■ **TASK INSTRUCTIONS**: Your answer must be the exact lines below, starting with the line with "index pip: (71, 87)" and going on through the line with "pinky mcp: (277, 145)", both included, with no pictures.

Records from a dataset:
╔══

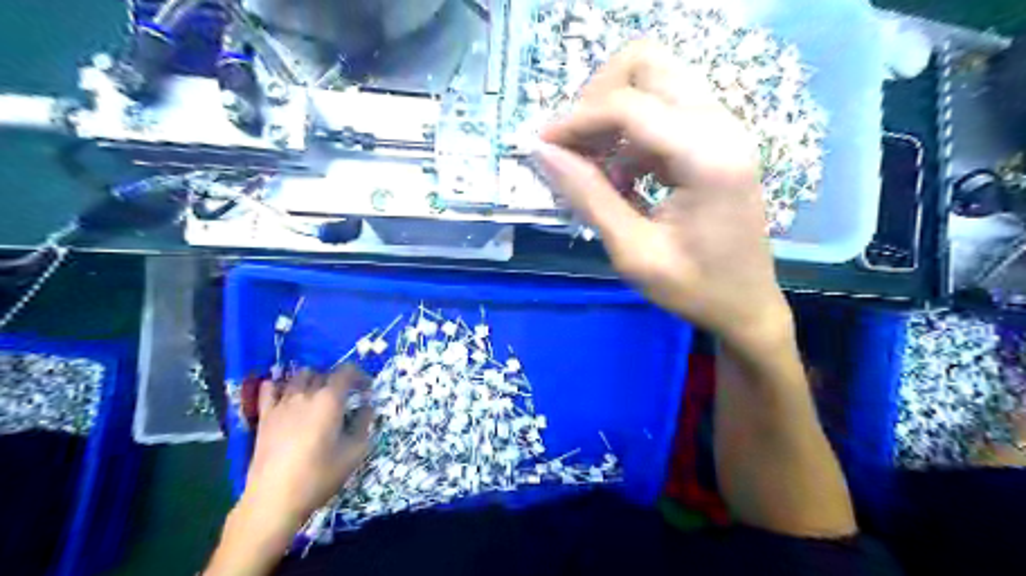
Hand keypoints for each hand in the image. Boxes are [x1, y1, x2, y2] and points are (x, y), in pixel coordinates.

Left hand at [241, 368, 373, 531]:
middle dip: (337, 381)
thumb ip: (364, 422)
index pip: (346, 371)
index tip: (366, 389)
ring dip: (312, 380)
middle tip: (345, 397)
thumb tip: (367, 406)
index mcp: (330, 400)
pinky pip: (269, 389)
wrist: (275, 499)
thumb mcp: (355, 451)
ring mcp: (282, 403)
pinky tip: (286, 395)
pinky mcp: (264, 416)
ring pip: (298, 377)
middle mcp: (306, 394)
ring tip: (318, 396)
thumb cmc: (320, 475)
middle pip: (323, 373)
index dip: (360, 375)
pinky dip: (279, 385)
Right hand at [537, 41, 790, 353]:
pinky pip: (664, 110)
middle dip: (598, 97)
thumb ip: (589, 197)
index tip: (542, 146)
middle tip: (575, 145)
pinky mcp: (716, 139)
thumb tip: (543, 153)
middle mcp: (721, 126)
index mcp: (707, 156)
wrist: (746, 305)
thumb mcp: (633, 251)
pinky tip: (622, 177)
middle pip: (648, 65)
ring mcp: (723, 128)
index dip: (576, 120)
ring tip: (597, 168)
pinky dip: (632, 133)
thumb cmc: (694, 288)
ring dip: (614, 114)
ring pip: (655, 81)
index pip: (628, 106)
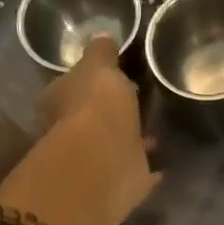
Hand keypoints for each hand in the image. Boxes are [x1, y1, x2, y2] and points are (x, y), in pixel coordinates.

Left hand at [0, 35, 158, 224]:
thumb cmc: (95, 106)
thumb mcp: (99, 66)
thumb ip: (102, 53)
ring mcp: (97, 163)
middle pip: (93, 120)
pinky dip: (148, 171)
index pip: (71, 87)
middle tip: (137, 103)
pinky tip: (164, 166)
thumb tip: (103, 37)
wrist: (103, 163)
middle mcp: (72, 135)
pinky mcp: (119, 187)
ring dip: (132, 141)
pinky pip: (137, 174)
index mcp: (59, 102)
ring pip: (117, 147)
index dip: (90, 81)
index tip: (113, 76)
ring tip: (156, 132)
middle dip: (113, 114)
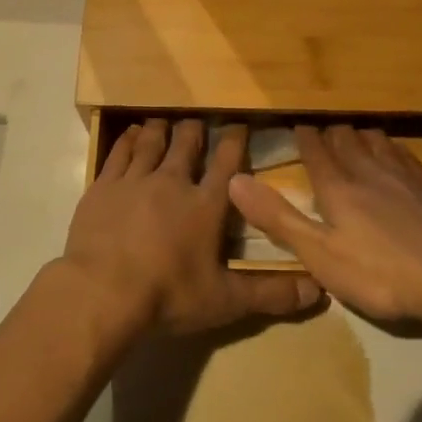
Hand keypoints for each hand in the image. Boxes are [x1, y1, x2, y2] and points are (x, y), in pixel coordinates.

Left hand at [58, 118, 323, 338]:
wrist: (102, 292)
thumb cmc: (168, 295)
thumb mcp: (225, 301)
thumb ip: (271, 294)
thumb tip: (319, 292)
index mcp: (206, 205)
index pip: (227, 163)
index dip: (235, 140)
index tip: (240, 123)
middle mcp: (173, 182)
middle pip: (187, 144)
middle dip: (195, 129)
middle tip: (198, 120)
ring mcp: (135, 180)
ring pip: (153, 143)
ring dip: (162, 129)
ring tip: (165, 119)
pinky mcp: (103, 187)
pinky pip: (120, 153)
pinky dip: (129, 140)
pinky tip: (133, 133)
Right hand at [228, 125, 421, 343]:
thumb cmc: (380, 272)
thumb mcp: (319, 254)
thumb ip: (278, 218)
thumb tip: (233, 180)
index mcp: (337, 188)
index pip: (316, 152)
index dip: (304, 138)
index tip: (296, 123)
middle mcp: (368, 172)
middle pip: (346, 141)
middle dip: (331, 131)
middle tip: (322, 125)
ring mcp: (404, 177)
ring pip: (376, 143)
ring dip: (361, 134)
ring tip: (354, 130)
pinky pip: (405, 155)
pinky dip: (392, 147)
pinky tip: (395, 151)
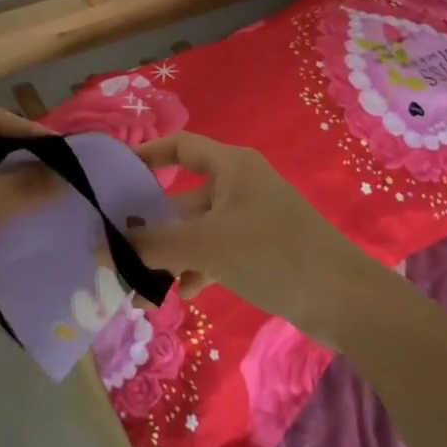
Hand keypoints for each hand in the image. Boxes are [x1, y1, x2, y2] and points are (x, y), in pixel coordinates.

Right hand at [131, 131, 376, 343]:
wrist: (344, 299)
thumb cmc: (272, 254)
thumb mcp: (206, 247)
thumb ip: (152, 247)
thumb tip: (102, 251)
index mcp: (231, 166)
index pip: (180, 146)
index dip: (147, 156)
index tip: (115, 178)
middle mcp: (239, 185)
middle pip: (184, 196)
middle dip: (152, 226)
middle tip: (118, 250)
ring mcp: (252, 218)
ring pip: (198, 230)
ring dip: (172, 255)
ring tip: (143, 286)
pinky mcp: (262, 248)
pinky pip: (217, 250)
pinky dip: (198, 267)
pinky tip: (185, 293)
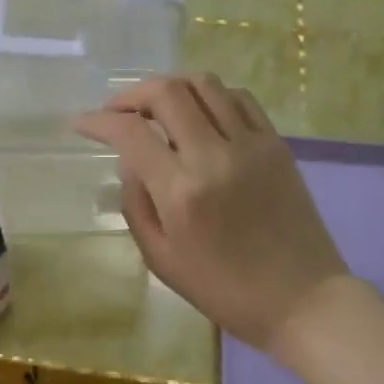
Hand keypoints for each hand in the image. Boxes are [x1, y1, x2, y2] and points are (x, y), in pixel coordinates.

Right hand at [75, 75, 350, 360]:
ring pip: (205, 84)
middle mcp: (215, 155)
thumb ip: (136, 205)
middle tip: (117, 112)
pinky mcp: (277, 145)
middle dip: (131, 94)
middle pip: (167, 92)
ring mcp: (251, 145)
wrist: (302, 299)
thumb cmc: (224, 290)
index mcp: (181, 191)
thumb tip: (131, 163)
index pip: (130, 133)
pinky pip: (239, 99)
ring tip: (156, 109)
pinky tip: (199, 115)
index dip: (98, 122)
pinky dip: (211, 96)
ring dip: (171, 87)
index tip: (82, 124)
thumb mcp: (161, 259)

╚══

■ **ANSWER FOR THE TASK**:
index pip: (71, 87)
middle tip: (137, 103)
pinky tip: (164, 166)
thumb tip: (103, 37)
wrist: (103, 163)
middle mcp: (72, 135)
pinky mcp: (119, 187)
ring dip: (132, 141)
pinky pip: (137, 174)
index mcp: (59, 102)
ring pip: (117, 147)
index dip: (90, 81)
index tip: (113, 76)
ring tip: (156, 132)
middle dip: (113, 114)
Hand keypoints for each hand in the image. Boxes are [x1, y1, x2, y2] and points are (x, y), in pixel coordinates.

Left hand at [58, 118, 323, 338]:
wrist: (102, 292)
thumb cmc: (168, 295)
thumb mcp: (225, 301)
thumb ip: (271, 294)
thumb tip: (319, 292)
index mcp: (206, 205)
index pip: (227, 163)
index dip: (235, 140)
index tip: (240, 123)
middle mcp: (173, 182)
middle pip: (187, 144)
middle dip: (195, 129)
middle tip: (198, 120)
ring mcp: (135, 180)
ring pip: (153, 143)
ring dip: (162, 129)
ring tip: (165, 119)
pinky mcp: (103, 187)
pinky pip: (120, 153)
pinky dip: (129, 140)
pinky tip: (133, 133)
Right hand at [228, 125, 421, 343]:
thumb cmc: (380, 272)
thumb mcp: (319, 254)
thumb ip: (278, 218)
thumb tip: (233, 180)
index mcp: (337, 188)
index pip: (316, 152)
index dip: (304, 138)
index tip: (296, 123)
middle mcp: (368, 172)
middle pip: (346, 141)
middle dip: (331, 131)
middle tip: (322, 125)
ring mcp: (404, 177)
ring pip: (376, 143)
ring dip: (361, 134)
ring tip: (354, 130)
pinky pip: (405, 155)
pinky dip: (392, 147)
pinky tip: (395, 151)
Hand keypoints for each hand in the image. Boxes are [x1, y1, x2, y2] and points are (x, y), in pixel coordinates.

Right hand at [131, 131, 376, 343]:
wrist: (344, 299)
thumb cmc: (272, 254)
thumb mcp: (206, 247)
thumb ip: (152, 247)
thumb tip: (102, 251)
index mcp: (231, 166)
index pip: (180, 146)
index dip: (147, 156)
index tip: (115, 178)
middle mcp: (239, 185)
middle pip: (184, 196)
middle dip: (152, 226)
middle tip: (118, 250)
ring mcp: (252, 218)
ring pip: (198, 230)
ring dip: (172, 255)
ring tip: (143, 286)
pinky mcp: (262, 248)
pinky pip: (217, 250)
pinky dip: (198, 267)
pinky tip: (185, 293)
Hand keypoints for each hand in the image. Boxes are [x1, y1, x2, y2] and points are (x, y), in pixel coordinates.

Right hand at [75, 75, 350, 360]:
ring pip: (205, 84)
middle mcp: (215, 155)
thumb ip: (136, 205)
middle tip: (117, 112)
pinky mcp: (277, 145)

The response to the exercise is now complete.